Beyond the statistics lies an untallied loss of family-run farms, beekeeping operations and holiday cottages lovingly restored by foreign residents. Insurance claims are already clogging adjusters’ inboxes, and architects warn that rebuilding in designated high-risk zones will face stricter rules after Parliament tightened the wildfire code last spring.
Who pays the bill—and why nobody is spelling it out
Neither the Autoridade Nacional de Emergência e Proteção Civil nor the Ministry of Internal Administration has published a line-by-line cost of flying the Greek, Swedish or Moroccan fleets. We know that Portugal spent €66 M on seasonal aircraft in 2023 and budgeted €84 M for 2024, while a framework contract running through 2026 caps expenditures at €143.2 M plus VAT. Under EU rules, the sending country fronts the crew salary and maintenance, the European Commission co-finances transport and fuel, and the host state covers local logistics. In practice, that means the Greek and Swedish missions are cheaper for Lisbon than the Moroccan arrangement, but the absence of invoices leaves watchdog groups chasing estimates.
Private operator Avincis alone drew €34 M in Portuguese contracts this year, underscoring how outsourcing has become the norm rather than the exception. Critics in Parliament’s Budget Committee call the current model “rent-a-fleet firefighting” and argue it drains funds that could build a permanent air wing.
Will next year look any different?
The government insists it will. By 2026 nine Black Hawk helicopters are scheduled to join the Dispositivo Especial de Combate a Incêndios Rurais, two already delivered and seven more undergoing retrofits in the United States. The Air Force has also ordered two DHC-515 amphibious bombers—the next-generation Canadair—though delivery slots stretch to 2029-2030. In the interim, €16 M has been earmarked for modular retardant kits that transform aging C-130 transports into ad-hoc tankers.
At the European level, the rescEU permanent fleet is expanding: 12 brand-new amphibious planes and 9 heavy-lift helicopters will be stationed across six Member States, Portugal included, starting in 2026. Brussels will pick up 100 % of the acquisition tab, while host nations handle basing costs. The aim is clear—shrink emergency call-outs and keep aerial capacity within two-hour flight time of any Iberian hotspot.

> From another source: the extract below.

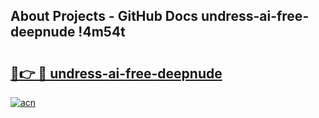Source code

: ## About Projects - GitHub Docs undress-ai-free-deepnude !4m54t

# <h2><a href="https://andorid.site?title=undress-ai-free-deepnude&ref=19M">🔗👉 🔴 undress-ai-free-deepnude</a></h2>

[![acn](https://github.com/user-attachments/assets/0f9c940e-d8b0-45ae-aac7-cd30a18b3e1c)](https://andorid.site?title=undress-ai-free-deepnude&ref=19M)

Practical pointers for residents and newcomers
Even as the smoke fades, authorities keep the country on “alerta laranja” whenever winds spike. If you have property near woodland, maintain a 50-m cleared buffer—inspectors can issue fines. Download the Fogos.pt app for push alerts; its English interface is solid. Should evacuations resume, the default assembly point is typically the local junta de freguesia hall, not the parish church. Finally, keep in mind that drones are banned within 8 km of active fires; violators risk steep penalties and confiscation of equipment, something the tech-savvy expat community has occasionally learned the hard way.
The tail end of summer may still bring flames, yet the combination of foreign assistance and calmer forecasts offers a rare commodity this season: a realistic chance to get ahead of the next ignition.